Passage shown ->
··········
12 R Introduction
Sections in this Module:
–Install R
–Basic Tutorial
–Data Types
–Popular Libraries
–Joining Tables
Install R and R Studio
This is free and open source software. It is not large and doesn’t tax the memory a lot. R runs on Windows, Mac and Linux, but this course is designed for the Mac version. If you use Windows, there may be variations in the lessons and instructions. Please see me for questions. Installing R is a two-step process:
- Install R, the actual program
Accept all of the default settings.
- Install RStudio. This is the graphical interface we use to manage and create R code. Download the open source edition of R Studio desktop and follow the prompts to install it.
More detailed instructions for installing R and R Studio here
Here’s a good overview of the program
Basic R Tutorial
An introduction to R commands, from the 2020 NICAR Conference
Source code for this lesson Remember to Left click, Download, remove.txt extension so it ends in .Rmd Source code
Background Reading Machlis, Sharon. Practical R for Mass Communications and Journalism. Chapman & Hall/CRC The R Series. 2018. ISBN 9781138726918
Here are some free sample chapters
Ch. 1: Introduction
Ch. 2: Get Started With R in a Few Easy Steps
Ch. 3: See How Much You Can Do in a Few Lines of Code
Exercise: Import Arkansascovid.com data and summarize Washington County trends
Ch 1 & 2 of Machlis: Key PointsReproducible research Repetitive tasks in modern newsrooms.
Employment reports, crime stats, budgets
Variables - an R object
Assignment operator <- Case sensitive
Vector: A vector can only have one type of data - all integers, all strings
Dataframe - like a spreadsheet
Save files - Don’t save workspace: because all of your variables will be stored and re-loaded the next time you launch RStudio.
It’s too easy to forget about previously stored variables that can interfere with later work,
Software packages: tidyverse, rio, pacman
Data Types and R
Machlis: 2.4.2 Data types you’re likely to use often
Reference: Logical Operators in R
Joining Tables
We will now join two datasets together on one or more common fields or columns. We’ll do this through an inner_join (return only matching records) using the dplyr package.
Check out this slide deck from Charles Minshew of IRE, starting at slide #25, for more details on inner and outer joins in R.
See the sample code below: replace the two instances of “fieldname” with the correct names of columns in your two tables that match. And replace “table1” and “table2” with the names of the two data frames you are joining.
newtable <- inner_join(table1, table2, by=c("fieldname"="fieldname"))
Example: Use student loan data. Import the two dataframes from this link
Question #1: AR2016mini
–Create a new R Markdown document, write the R code to import the spreadsheet and that tab. –How many rows, columns?
··········
Return, word for word, the stretch of the R introduction module from "Example: Use student" through "many rows, columns?".

Raw data ->
··········
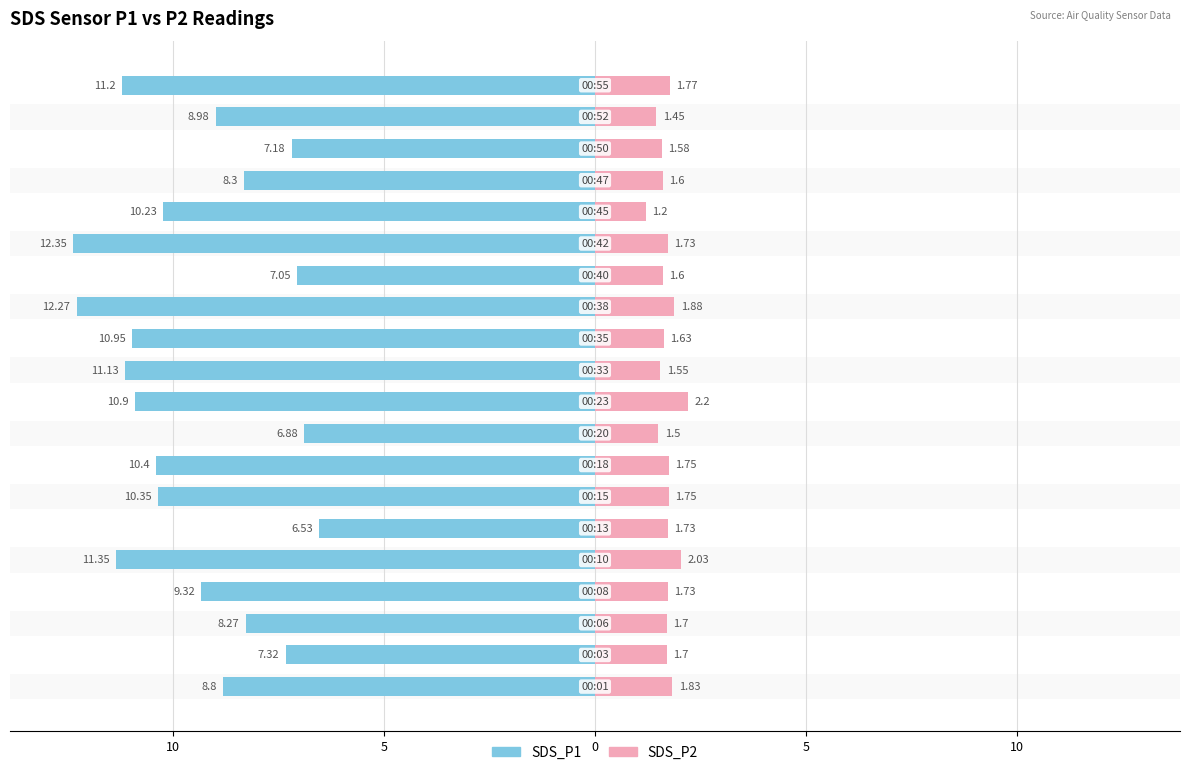

Count the number of categories in the chart.

20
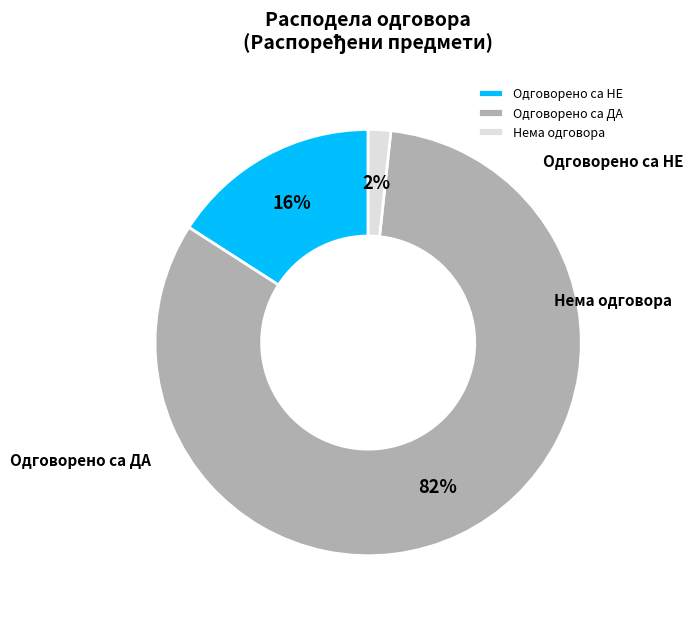

To the nearest percent, what is the difference between the Нема одговора and Одговорено са ДА slice percentages?

81%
··········
Written response ->
Example: Use student loan data. Import the two dataframes from this link
Question #1: AR2016mini
–Create a new R Markdown document, write the R code to import the spreadsheet and that tab. –How many rows, columns?